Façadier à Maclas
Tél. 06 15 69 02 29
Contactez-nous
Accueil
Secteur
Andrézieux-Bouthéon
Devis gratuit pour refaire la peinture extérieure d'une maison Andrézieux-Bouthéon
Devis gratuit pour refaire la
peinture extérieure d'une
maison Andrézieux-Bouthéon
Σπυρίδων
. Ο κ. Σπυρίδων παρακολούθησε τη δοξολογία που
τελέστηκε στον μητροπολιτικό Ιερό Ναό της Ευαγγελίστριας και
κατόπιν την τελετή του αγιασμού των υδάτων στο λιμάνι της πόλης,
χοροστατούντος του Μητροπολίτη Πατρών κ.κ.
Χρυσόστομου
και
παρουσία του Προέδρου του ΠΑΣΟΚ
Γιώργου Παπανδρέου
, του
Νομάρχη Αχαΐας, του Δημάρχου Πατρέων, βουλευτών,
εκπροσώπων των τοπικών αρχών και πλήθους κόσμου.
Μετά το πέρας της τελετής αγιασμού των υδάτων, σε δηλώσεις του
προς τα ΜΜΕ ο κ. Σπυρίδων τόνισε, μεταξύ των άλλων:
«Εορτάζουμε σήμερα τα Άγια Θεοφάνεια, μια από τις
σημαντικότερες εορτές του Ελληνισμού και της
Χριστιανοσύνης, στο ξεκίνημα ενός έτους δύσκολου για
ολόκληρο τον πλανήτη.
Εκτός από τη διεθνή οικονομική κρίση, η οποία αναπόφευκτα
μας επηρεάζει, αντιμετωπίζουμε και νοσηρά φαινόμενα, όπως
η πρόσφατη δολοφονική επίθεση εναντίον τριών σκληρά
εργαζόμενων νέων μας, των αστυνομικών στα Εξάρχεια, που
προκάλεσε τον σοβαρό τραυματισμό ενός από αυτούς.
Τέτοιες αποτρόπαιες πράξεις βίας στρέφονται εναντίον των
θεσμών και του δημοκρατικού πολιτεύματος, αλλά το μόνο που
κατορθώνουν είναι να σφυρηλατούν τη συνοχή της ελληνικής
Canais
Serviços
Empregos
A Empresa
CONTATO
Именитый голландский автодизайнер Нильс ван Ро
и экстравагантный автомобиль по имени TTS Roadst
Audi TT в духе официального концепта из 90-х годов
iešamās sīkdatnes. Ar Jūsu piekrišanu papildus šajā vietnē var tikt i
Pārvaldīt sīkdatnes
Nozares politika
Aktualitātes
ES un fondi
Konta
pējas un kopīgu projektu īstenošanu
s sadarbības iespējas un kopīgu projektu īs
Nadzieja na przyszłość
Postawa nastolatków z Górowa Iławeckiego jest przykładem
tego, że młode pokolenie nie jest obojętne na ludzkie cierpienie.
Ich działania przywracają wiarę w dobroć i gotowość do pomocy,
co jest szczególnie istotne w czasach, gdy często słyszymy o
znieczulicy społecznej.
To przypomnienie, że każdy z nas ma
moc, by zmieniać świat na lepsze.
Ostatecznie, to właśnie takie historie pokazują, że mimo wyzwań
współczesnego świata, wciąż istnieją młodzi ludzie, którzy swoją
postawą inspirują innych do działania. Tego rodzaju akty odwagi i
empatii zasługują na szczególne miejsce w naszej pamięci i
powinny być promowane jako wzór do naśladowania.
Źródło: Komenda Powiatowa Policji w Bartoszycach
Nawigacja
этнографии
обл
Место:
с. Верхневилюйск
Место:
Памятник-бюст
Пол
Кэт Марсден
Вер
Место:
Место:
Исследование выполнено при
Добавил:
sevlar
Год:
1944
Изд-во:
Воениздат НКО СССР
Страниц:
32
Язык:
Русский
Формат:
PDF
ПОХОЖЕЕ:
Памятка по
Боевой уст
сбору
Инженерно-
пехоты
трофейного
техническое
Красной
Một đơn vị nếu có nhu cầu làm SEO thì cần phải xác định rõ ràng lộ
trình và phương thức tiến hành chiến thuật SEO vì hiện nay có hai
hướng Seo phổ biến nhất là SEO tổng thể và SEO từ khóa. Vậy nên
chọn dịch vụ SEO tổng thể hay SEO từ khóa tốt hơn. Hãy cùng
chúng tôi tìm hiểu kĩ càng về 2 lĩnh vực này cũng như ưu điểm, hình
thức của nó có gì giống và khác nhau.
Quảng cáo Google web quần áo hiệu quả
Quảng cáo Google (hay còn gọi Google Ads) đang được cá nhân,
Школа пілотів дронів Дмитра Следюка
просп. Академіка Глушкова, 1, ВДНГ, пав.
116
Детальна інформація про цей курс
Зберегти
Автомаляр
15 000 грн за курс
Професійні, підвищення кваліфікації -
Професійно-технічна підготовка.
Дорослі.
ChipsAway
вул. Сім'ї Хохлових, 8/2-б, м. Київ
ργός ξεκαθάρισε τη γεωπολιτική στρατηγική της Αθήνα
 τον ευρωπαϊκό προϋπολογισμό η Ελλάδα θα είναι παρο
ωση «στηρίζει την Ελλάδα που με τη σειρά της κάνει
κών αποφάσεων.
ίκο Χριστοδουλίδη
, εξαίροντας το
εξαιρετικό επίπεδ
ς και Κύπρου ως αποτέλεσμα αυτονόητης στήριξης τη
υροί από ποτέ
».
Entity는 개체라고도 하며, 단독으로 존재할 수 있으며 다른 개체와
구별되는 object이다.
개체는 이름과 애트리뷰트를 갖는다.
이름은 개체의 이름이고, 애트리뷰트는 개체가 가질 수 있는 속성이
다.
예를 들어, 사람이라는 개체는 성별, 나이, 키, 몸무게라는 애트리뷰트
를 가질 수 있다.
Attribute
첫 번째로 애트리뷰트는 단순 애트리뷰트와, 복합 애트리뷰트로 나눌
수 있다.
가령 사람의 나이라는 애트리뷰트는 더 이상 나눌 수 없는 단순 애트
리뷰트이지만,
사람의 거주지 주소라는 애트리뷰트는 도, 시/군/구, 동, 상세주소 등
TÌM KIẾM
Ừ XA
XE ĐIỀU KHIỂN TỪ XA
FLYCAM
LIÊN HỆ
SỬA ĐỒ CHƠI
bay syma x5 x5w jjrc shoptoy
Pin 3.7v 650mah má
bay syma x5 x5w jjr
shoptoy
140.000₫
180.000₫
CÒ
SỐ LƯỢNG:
──────────────────────────────
Every line from the start of the listing through the line with "Εκτός από τη" should be reproduced exactly, and no other line.

§ Task answer:
Façadier à Maclas
Tél. 06 15 69 02 29
Contactez-nous
Accueil
Secteur
Andrézieux-Bouthéon
Devis gratuit pour refaire la peinture extérieure d'une maison Andrézieux-Bouthéon
Devis gratuit pour refaire la
peinture extérieure d'une
maison Andrézieux-Bouthéon
Σπυρίδων
. Ο κ. Σπυρίδων παρακολούθησε τη δοξολογία που
τελέστηκε στον μητροπολιτικό Ιερό Ναό της Ευαγγελίστριας και
κατόπιν την τελετή του αγιασμού των υδάτων στο λιμάνι της πόλης,
χοροστατούντος του Μητροπολίτη Πατρών κ.κ.
Χρυσόστομου
και
παρουσία του Προέδρου του ΠΑΣΟΚ
Γιώργου Παπανδρέου
, του
Νομάρχη Αχαΐας, του Δημάρχου Πατρέων, βουλευτών,
εκπροσώπων των τοπικών αρχών και πλήθους κόσμου.
Μετά το πέρας της τελετής αγιασμού των υδάτων, σε δηλώσεις του
προς τα ΜΜΕ ο κ. Σπυρίδων τόνισε, μεταξύ των άλλων:
«Εορτάζουμε σήμερα τα Άγια Θεοφάνεια, μια από τις
σημαντικότερες εορτές του Ελληνισμού και της
Χριστιανοσύνης, στο ξεκίνημα ενός έτους δύσκολου για
ολόκληρο τον πλανήτη.
Εκτός από τη διεθνή οικονομική κρίση, η οποία αναπόφευκτα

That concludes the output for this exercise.